Robert Discovers Bhakti love in India
When I traveled in India I had a good friend, Amba Shankar, who often went with me wherever I needed to go. He fended off beggars, paid the necessary bribes, purchased tickets, translated, made sure I had clean food and suitable water, he got me into and out of all the things that confront one in India just to survive. He made life possible for me, and I could not have prospered there without him. He was always with me with one notable exception. That exception was, in all places, in Calcutta, undoubtedly one of the most painful cities in the world for a foreigner.
It is not for nothing that the original form of the name for this city was Kali-cut. This was anglicized into Calcutta. Kaii-cut means the city of Kali, the goddess of horror, destruction and terror. She is dreadful, with eighteen arms, conceived out of the nightmare of Vishnu when he was once in a drunken stupor.
Calcutta is terribly over-crowded and the worst that one hears of India is most certainly true there. I was left in a hotel while my friend went off to complete business that he had to accomplish. He promised to be back in three days. I had traveled to India enough times it seemed logical that I could manage for myself.

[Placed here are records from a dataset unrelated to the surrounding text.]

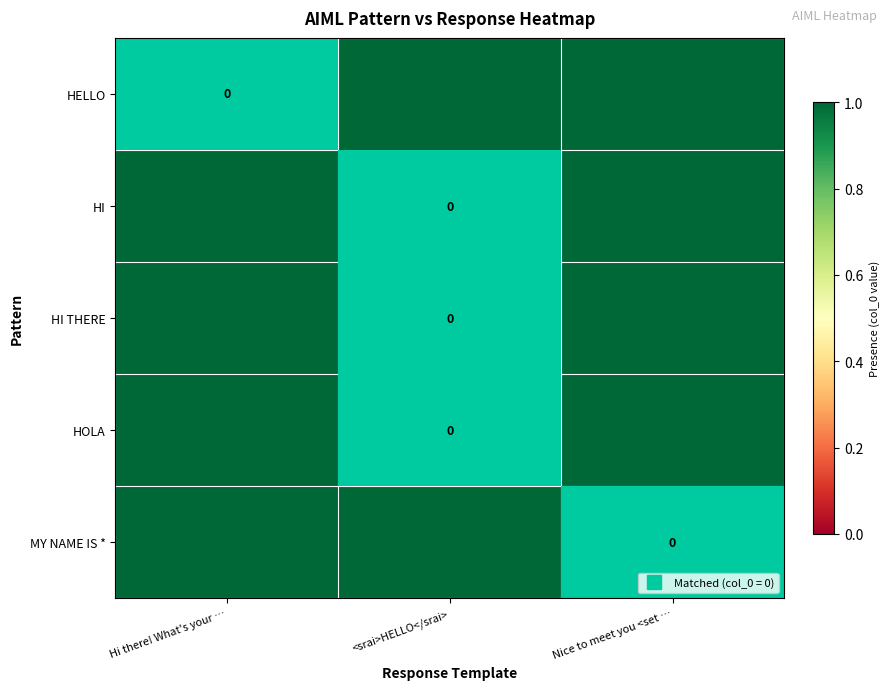

How many values in the HOLA series are below 1?

1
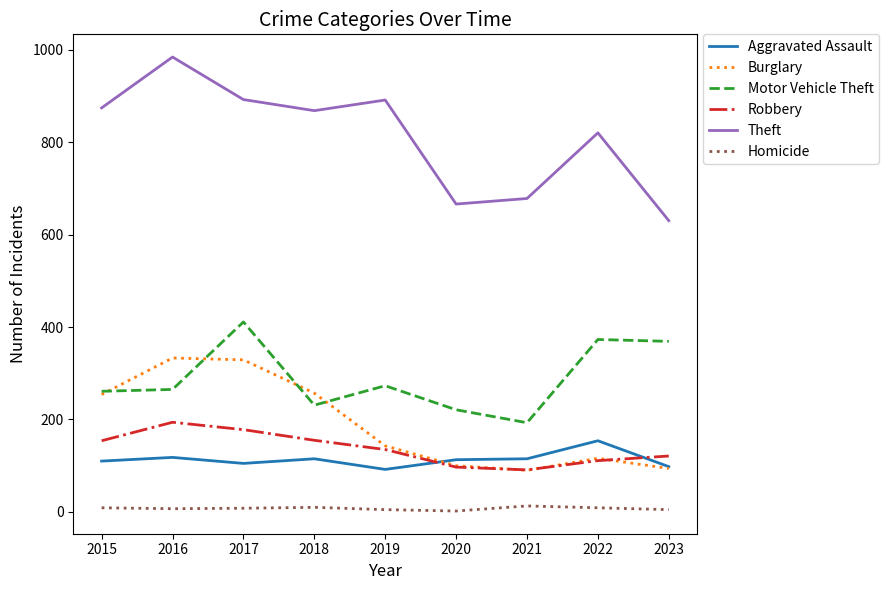

At 2016, list the series in order from smallest to largest.

Homicide, Aggravated Assault, Robbery, Motor Vehicle Theft, Burglary, Theft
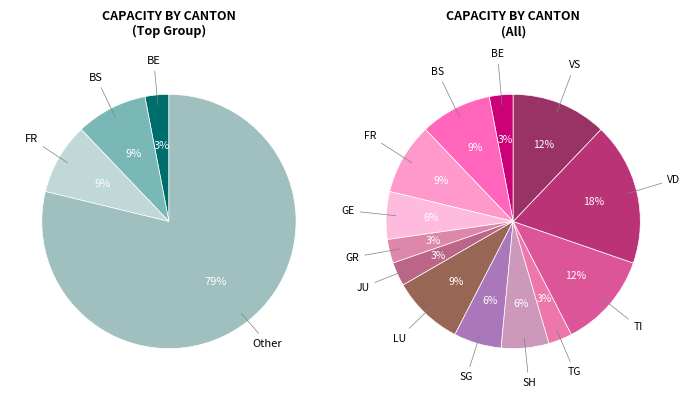

Does AG account for over 50% of the chart?

No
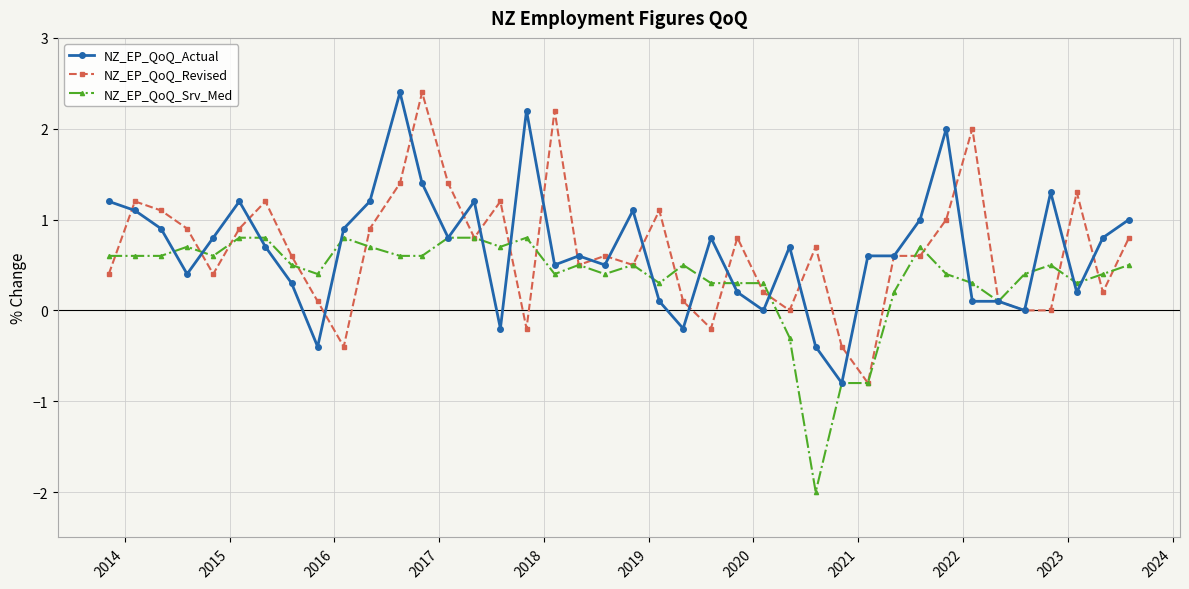

What is the value of the NZ_EP_QoQ_Revised point at the 22nd from the left?

1.1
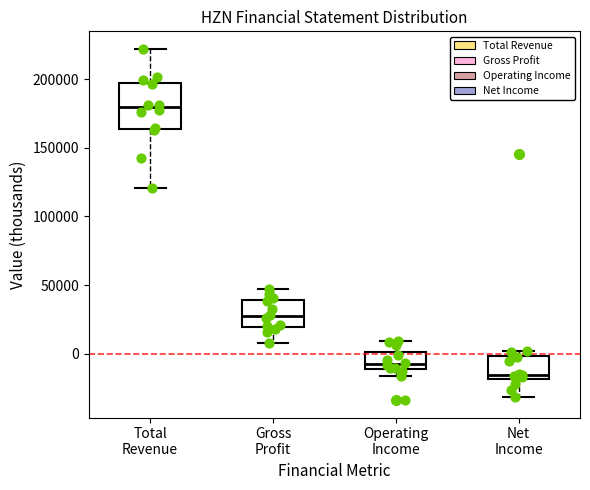

Which box's median line is the lowest?

Net Income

But three days in Calcutta broke something in me: nerve and fiber can only take so much of mothers thrusting their dead babies in my arms or children with amputations poking me in the ribs, or stepping over corpses in the street. I was strong at the time, but in a short while I began to go to pieces. My being was not strong enough to take the impact of so much darkness and suffering.
I had intelligence enough to lock myself in a hotel room, thinking I could stay anywhere for three days by entertaining myself and not going out. But the walls were very thin and it sounded as if someone was dying on one side of me while someone else was quarreling in the room on the other side. With the thin walls I finally decided I had to get out, particularly after a night in which there was a political rally with loud speakers and megaphones blasting noise in the street below and robbing me of any sleep. Fate conspired to break something in me.
The one thing I wanted and knew would help would be to find a sympathetic soul to talk to. Talk is a healing balm for someone is such a desperate situation, but I knew no one in Calcutta. There was seemingly no place to go. I was in a poor section of town.
Eventually I ventured out and wandered into a park, where it occurred to me that India had already taught me what to do in a case such as this. Go up to someone and ask if they will be the incarnation of God for you. That is what this custom is for. I brightened at the thought of this, though I am ordinarily far too shy to go up to a stranger. Desperation gives one courage. I went through the park looking about, chose carefully and settled my gaze upon a middle-aged Indian man sitting on a bench who had a kind look on his face. He was dressed entirely in traditional Indian clothing and bore a great dignity about him.
I went up, and with the courage of fear and panic, asked if he spoke English. He responded in the affirmative.
My second question in this new found relationship: “Would you be the incarnation of god for me?”
He looked up at me very seriously, nodded, and said, “Yes.”
He knew. So I poured out a twenty minute flood of talk about who I was, where I came from, what had happened to me and all that I had been through, what I felt and needed, the desperation that was going through me. After this outpouring before an empathic listener I began to heal and somehow pull myself back together. My strength and courage came back, I gained perspective. Eventually my sense of dignity and courtesy returned. After a long stretch in which he said nothing I drew breath and apologized for talking so much.
“Please tell me, who are you?”
He gave me an unpronounceable Indian name.
“But who are you,” I asked.
With a dignity I will never forget he replied, “I am a Catholic priest.”
Of all the people in India I could have pulled off the streets of Calcutta to be the incarnation of God for me I had chosen a priest to pour out my soul to. I was speechless for the first time. Speechlessness is looked upon well in India. It is a sign of wisdom. I just stood there with my mouth open. Presently he bowed and then walked off with a dignified stride that I will never forget. I will never forget that man and that day and I doubt if he will ever forget me.
For once in my life I asked someone to be the incarnation of god for me, and he complied. This is Bhakti yoga in action. It’s not just a theory or something that you do early in the morning as a ritual. It is something to set your roots into, to nourish and strengthen you. I wish I could go to someone here in the West and ask for that kind of profound relationship but it is not something that is understood generally.